By Burger Fiction.
Original title: c
Title of this edition: The selfish gene.
Author: Richard Dawkins.
Editorial: Oxford University Press.
Edition year: 1, 1989.
Synopsis [Warning: Spoiler]: The gen is the basic entity in terms of evolution. When you think of evolution you need to think of the gen as a self-replicating structure that competes with other gens for the materials to replicate. The best ones will replicate, the worst… well, there is no second price. In this challenge the gens choose to cooperate, to be selfish and to build elaborate survival machines known as cells, tissues and bodies.
Personal Review: My field is physics, but I have some background in complex systems, and viewing this book from that perspective, this is a must read.
What is important here is that this book will go a little bit further than the “survival of the best fittest”. Allowing people with a good scientific level to reason into further details and general public to have access to a more updated view inside the field.
I think what the book does very well is turning the table and putting the gene and not the individual as the key element in the evolution game. This allows to go further into the implications of evolution and the book discusses a few examples quite interesting.
For those not willing to read it, this video tells more or less the key elements of the book.
Something that the book also introduces is the meme idea. Meme’s have been around since humans begun to create abstractions from the reality, but it is not until very recently that the idea of meme has hit the big public. As in the gene pool, there is a meme pool where meme’s compete for time in human brains, the more interesting (or funny), the more attraction and the best chances to survive longer time and pass from one mind to another (self-replicate). Chances to mutate or evolve may be different from meme to meme. For instance a Mozart’s composition is a meme that will not evolve quite fast, but still remain in many brains, while the internet memes change and mix together quite fast.
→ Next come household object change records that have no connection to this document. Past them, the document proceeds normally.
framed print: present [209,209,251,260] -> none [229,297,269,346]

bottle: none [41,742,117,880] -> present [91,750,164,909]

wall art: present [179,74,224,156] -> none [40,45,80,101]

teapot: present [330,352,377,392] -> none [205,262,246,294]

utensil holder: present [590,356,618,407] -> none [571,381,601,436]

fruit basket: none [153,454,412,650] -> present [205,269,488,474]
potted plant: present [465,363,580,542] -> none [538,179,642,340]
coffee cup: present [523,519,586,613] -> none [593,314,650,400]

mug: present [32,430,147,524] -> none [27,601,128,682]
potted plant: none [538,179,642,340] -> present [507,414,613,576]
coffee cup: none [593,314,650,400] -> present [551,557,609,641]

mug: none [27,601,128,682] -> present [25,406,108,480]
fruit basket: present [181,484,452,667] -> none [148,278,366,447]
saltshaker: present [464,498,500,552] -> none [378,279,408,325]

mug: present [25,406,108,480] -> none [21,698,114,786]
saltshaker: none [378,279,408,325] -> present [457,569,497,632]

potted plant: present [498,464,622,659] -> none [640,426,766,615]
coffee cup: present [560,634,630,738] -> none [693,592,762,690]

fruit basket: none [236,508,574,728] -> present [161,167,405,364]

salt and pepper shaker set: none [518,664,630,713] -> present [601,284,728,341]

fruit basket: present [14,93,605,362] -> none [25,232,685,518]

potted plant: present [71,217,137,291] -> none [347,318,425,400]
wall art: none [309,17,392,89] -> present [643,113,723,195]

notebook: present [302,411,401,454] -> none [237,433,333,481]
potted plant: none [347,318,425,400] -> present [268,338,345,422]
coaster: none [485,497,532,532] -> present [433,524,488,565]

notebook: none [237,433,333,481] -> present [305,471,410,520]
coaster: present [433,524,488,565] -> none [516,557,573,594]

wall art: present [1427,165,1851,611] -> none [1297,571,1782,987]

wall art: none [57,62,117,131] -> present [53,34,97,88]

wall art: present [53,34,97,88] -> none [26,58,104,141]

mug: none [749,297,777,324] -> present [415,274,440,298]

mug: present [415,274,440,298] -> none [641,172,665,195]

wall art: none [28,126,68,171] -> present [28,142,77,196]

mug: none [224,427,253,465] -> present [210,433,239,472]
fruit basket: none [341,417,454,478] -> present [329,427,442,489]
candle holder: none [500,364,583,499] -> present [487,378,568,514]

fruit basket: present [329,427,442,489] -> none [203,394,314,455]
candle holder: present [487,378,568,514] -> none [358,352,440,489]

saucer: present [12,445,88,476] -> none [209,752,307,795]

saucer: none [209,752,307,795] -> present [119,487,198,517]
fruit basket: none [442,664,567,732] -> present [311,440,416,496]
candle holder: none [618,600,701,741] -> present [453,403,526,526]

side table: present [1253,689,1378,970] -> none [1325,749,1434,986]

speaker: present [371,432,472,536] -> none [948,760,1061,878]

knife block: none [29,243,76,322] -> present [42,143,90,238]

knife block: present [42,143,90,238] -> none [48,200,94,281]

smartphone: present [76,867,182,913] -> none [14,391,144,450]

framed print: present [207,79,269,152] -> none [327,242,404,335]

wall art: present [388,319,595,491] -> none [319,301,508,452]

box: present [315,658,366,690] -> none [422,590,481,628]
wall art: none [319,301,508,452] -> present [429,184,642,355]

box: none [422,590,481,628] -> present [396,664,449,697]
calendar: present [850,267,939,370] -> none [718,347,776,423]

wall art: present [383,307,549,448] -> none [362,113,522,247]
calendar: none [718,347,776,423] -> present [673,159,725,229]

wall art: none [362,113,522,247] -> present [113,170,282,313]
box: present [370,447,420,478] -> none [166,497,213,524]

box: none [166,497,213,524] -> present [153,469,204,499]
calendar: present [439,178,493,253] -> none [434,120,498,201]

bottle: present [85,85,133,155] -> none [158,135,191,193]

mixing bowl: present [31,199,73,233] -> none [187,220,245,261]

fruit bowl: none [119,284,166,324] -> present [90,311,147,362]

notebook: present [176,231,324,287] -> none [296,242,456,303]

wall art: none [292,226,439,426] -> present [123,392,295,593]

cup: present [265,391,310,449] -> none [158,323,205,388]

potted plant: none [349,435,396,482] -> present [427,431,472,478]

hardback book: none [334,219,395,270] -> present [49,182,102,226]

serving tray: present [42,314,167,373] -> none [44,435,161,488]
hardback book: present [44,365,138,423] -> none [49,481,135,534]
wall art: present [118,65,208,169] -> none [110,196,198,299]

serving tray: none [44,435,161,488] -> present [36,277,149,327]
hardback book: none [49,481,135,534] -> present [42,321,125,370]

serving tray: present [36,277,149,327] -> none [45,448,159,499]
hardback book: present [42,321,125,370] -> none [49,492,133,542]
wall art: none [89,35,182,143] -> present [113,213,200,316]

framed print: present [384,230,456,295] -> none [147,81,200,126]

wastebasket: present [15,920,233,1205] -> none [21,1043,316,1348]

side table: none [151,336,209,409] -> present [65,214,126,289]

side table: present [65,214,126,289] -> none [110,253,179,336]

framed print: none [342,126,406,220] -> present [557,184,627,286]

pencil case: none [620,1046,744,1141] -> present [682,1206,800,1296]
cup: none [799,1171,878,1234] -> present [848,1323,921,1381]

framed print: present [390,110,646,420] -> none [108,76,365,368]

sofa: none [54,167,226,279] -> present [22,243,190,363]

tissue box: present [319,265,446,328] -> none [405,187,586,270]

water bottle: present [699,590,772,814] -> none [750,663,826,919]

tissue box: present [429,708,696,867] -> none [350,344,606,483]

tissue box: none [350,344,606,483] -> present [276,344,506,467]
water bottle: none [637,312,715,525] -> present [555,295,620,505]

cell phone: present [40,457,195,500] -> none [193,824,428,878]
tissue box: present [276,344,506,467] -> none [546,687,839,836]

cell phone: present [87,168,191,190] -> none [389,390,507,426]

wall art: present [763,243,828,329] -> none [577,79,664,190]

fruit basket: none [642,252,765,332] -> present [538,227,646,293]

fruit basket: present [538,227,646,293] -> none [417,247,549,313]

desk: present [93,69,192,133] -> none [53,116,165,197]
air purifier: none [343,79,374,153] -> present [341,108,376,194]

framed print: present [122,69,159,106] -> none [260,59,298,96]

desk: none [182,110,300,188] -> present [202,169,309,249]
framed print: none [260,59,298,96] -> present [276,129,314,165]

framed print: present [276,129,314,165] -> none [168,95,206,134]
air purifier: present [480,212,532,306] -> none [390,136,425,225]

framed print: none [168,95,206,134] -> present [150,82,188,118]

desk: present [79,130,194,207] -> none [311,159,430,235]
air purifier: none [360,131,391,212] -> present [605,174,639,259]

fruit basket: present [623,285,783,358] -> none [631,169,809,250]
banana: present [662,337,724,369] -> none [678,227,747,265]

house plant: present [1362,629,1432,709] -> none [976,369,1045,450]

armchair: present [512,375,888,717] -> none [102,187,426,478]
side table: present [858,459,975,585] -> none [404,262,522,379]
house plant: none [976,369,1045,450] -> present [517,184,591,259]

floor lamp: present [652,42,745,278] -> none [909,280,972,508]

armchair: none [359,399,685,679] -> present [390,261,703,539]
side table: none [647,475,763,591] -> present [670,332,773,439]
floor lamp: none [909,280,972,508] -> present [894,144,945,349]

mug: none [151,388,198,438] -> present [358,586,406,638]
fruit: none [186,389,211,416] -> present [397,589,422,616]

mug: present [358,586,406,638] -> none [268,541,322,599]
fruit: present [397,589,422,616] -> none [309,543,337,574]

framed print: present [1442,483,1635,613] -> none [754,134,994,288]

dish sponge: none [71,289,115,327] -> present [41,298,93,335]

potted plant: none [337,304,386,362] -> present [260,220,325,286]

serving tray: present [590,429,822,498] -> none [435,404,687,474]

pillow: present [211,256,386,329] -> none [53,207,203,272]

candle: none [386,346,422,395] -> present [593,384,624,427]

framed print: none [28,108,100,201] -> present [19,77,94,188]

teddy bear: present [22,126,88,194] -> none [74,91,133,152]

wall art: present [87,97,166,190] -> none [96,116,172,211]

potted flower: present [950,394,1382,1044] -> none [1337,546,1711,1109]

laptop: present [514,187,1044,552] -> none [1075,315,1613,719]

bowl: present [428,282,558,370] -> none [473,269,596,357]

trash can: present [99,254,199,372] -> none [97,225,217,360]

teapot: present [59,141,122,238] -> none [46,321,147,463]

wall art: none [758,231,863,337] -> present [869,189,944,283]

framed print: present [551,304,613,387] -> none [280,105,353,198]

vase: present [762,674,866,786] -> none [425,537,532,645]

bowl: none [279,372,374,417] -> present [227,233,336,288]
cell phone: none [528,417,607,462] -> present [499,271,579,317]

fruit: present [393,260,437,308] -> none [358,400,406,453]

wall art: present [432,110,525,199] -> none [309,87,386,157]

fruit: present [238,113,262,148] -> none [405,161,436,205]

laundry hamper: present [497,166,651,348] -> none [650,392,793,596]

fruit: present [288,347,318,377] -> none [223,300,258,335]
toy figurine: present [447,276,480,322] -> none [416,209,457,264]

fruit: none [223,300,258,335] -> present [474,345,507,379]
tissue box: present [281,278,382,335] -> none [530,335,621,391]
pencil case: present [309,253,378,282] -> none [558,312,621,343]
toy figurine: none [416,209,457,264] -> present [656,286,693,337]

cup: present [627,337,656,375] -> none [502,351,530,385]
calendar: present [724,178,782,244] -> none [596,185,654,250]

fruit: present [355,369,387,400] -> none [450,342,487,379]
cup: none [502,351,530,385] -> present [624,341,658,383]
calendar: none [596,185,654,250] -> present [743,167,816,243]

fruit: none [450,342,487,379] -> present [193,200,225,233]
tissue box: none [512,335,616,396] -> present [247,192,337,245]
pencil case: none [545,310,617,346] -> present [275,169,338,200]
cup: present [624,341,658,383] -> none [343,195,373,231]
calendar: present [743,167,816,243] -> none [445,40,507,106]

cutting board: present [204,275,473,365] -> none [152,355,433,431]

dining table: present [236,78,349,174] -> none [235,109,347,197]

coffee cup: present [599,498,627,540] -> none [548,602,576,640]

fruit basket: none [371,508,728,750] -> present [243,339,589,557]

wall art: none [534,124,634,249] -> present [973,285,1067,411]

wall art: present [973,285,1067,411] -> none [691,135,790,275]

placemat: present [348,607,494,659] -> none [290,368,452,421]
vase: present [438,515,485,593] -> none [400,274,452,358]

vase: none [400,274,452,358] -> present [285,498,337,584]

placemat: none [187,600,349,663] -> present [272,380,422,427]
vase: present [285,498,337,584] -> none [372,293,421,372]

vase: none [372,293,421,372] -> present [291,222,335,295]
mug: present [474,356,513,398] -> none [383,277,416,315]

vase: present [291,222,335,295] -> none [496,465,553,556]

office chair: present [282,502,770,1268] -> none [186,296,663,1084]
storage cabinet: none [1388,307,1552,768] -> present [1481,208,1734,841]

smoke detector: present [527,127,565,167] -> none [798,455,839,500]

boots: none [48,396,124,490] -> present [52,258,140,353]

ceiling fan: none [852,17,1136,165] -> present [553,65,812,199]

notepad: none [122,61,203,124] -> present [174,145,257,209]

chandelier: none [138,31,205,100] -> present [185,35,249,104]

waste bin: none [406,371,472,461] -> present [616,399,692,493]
A quite interesting observation is that some memes cooperate together (as genes do). For instance, religion is a meme and celibacy is another meme. There is no reason for them to cooperate, but the fact is that if they do, there is more chances for them to survive. The idea here is that if monks practice celibacy, they will expend more time into the religion, making it possible for the religion to self-replicate.
Bear in mind that this is an essay and that some terms are quite vague, so it is easy to generalize them from one context to another. That doesn’t mean applying the ideas to a field will help making advances in the field. For instance, car shapes can be think as a meme that self-replicates and evolves. Since every new generation goes back to the designing table and starts from ideas that worked in the previous version… there is parallelism with evolution. But this doesn’t mean you will know how to design the new car. You know what you should not put on the car and that some features can be kept, but you will have no idea about how to proceed.
In resume, I encourage you to read it, because I learn quite a lot from it and I’m now willing to read its continuation, the extended phenotype.